Practically every dog breed at one point was breed for fighting.

Esit: I stand corrected

[–] [email protected] 0 points 1 year ago (2 children)
[–] [email protected] 0 points 1 year ago* (last edited 1 year ago) (1 children)

I'm glad you took time to take a nuanced opinion on the article that you don't seem to have read. To be honest it sounds like you didn't read your own article. "unknown” tops the list. This is because dog breeds aren't identified by genetics a cop shows up says oh it looked like a pitbull it had a blocky head and it's automatically a pit until DNA tests prove otherwise.

[–] [email protected] 1 points 1 year ago* (last edited 1 year ago)

I read the article. It’s the same old excuses about “It’s the owner not the breed.” And “Breed is not a reliable predictor of aggressive behavior in dogs.”

Those statements just aren’t true. Dogs are specifically bred for certain physical and behavioral traits.

There was also a study done that proved breeding aggressive animal lines made their progeny even more aggressive. And docile more docile.

https://www.discovermagazine.com/planet-earth/whos-a-good-fox-soviet-experiment-reveals-genetic-roots-of-behavior

[–] [email protected] 0 points 1 year ago (1 children)

Yeah frankly the statistics are pretty conclusive.
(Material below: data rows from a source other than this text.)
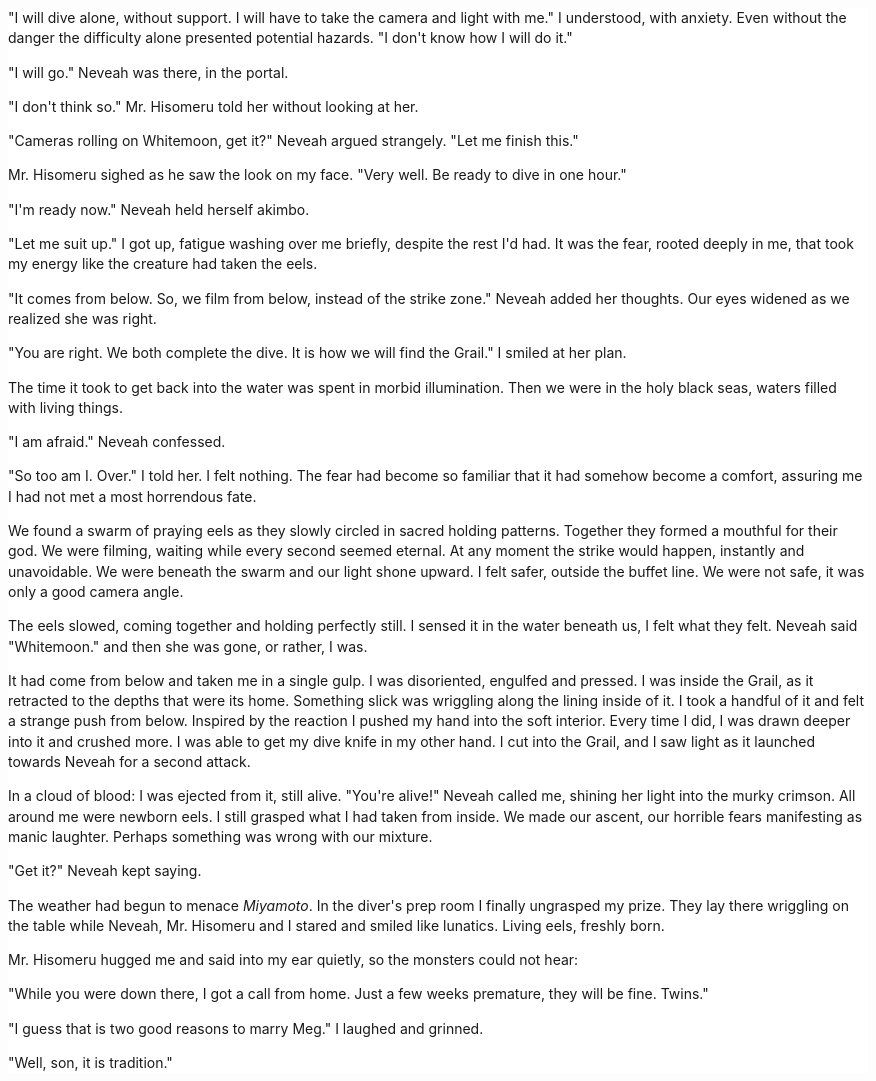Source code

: "I will dive alone, without support. I will have to take the camera and light with me." I understood, with anxiety. Even without the danger the difficulty alone presented potential hazards. "I don't know how I will do it."

"I will go." Neveah was there, in the portal.

"I don't think so." Mr. Hisomeru told her without looking at her.

"Cameras rolling on Whitemoon, get it?" Neveah argued strangely. "Let me finish this."

Mr. Hisomeru sighed as he saw the look on my face. "Very well. Be ready to dive in one hour."

"I'm ready now." Neveah held herself akimbo.

"Let me suit up." I got up, fatigue washing over me briefly, despite the rest I'd had. It was the fear, rooted deeply in me, that took my energy like the creature had taken the eels.

"It comes from below. So, we film from below, instead of the strike zone." Neveah added her thoughts. Our eyes widened as we realized she was right.

"You are right. We both complete the dive. It is how we will find the Grail." I smiled at her plan.

The time it took to get back into the water was spent in morbid illumination. Then we were in the holy black seas, waters filled with living things.

"I am afraid." Neveah confessed.

"So too am I. Over." I told her. I felt nothing. The fear had become so familiar that it had somehow become a comfort, assuring me I had not met a most horrendous fate.

We found a swarm of praying eels as they slowly circled in sacred holding patterns. Together they formed a mouthful for their god. We were filming, waiting while every second seemed eternal. At any moment the strike would happen, instantly and unavoidable. We were beneath the swarm and our light shone upward. I felt safer, outside the buffet line. We were not safe, it was only a good camera angle.

The eels slowed, coming together and holding perfectly still. I sensed it in the water beneath us, I felt what they felt. Neveah said "Whitemoon." and then she was gone, or rather, I was.

It had come from below and taken me in a single gulp. I was disoriented, engulfed and pressed. I was inside the Grail, as it retracted to the depths that were its home. Something slick was wriggling along the lining inside of it. I took a handful of it and felt a strange push from below. Inspired by the reaction I pushed my hand into the soft interior. Every time I did, I was drawn deeper into it and crushed more. I was able to get my dive knife in my other hand. I cut into the Grail, and I saw light as it launched towards Neveah for a second attack.

In a cloud of blood: I was ejected from it, still alive. "You're alive!" Neveah called me, shining her light into the murky crimson. All around me were newborn eels. I still grasped what I had taken from inside. We made our ascent, our horrible fears manifesting as manic laughter. Perhaps something was wrong with our mixture.

"Get it?" Neveah kept saying.

The weather had begun to menace *Miyamoto*. In the diver's prep room I finally ungrasped my prize. They lay there wriggling on the table while Neveah, Mr. Hisomeru and I stared and smiled like lunatics. Living eels, freshly born.

Mr. Hisomeru hugged me and said into my ear quietly, so the monsters could not hear:

"While you were down there, I got a call from home. Just a few weeks premature, they will be fine. Twins."

"I guess that is two good reasons to marry Meg." I laughed and grinned.

"Well, son, it is tradition."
You can argue about bad owners all you'd like, and theres probably at least some truth there (if you're an asshole who wants a violent dog, you're of course going to choose a breed with a reputation for violence), but it's clear to any unbiased observer that pit bulls have a high tendency towards violence.

No one is advocating that we round up all the pit bulls and euthenize them (no sane person anyways), but that we stop breeding new ones. Frankly there needs to be a lot more regulation on dog breeding, besides violent breeds, there's no reason we should be breeding more (as an example) pugs, who are doomed to spend their whole lives suffocating just because some people like their squashed faces

[–] [email protected] -1 points 1 year ago* (last edited 1 year ago) (1 children)

I'm not trying to nitpick and start an argument with you but the guy you're replying to has conflated two very different things. Likelihood to bite and ability to damage with bite. You are most likely to be bitten by a Labrador retriever. You are most likely to be fucked up by a Pitbull. I will not deny that pit bulls have the ability to fuck you up. Just like I won't deny the ability of a German Shepherd to rip a fist-sized chunk out of your leg.

Furthermore he is pretending to quote with a sense of authority however reading his own linked article will disprove his claim. The number one identified breed with the ability to cause damage was "unidentified". The article claims the number two breed was "Pit Bull" which is not a singular breed and encompasses many subreads. The third was "mixed" fourth was German Shepherd.

I have owned many pits over the years. We currently own one that is 25 percent husky and 75 percent pitt that looks nothing like a pit he came out looking like a hound everybody loves him always asked to come up and pet. At the same time they are afraid and scared of our smaller mutt dog with a blocky head and call it a pit, but he's just a mix of retrekver shepherd and terrier.

[–] [email protected] 1 points 1 year ago

I do alot of work and give a fair amount of donations to a animal rescue facility that fits thru about 400 dogs per year. Pit bulls have without question been the most likely to be aggressive out of all the dogs that file thru. We get many other aggressive dogs but the pits are the only ones that stand out.

This may be due to their strength or due to the above average likelihood of them being raised in aggressive environments. There are also nice pits but regardless I am completely against breeding them and more so, there is no logical argument to be made breed them.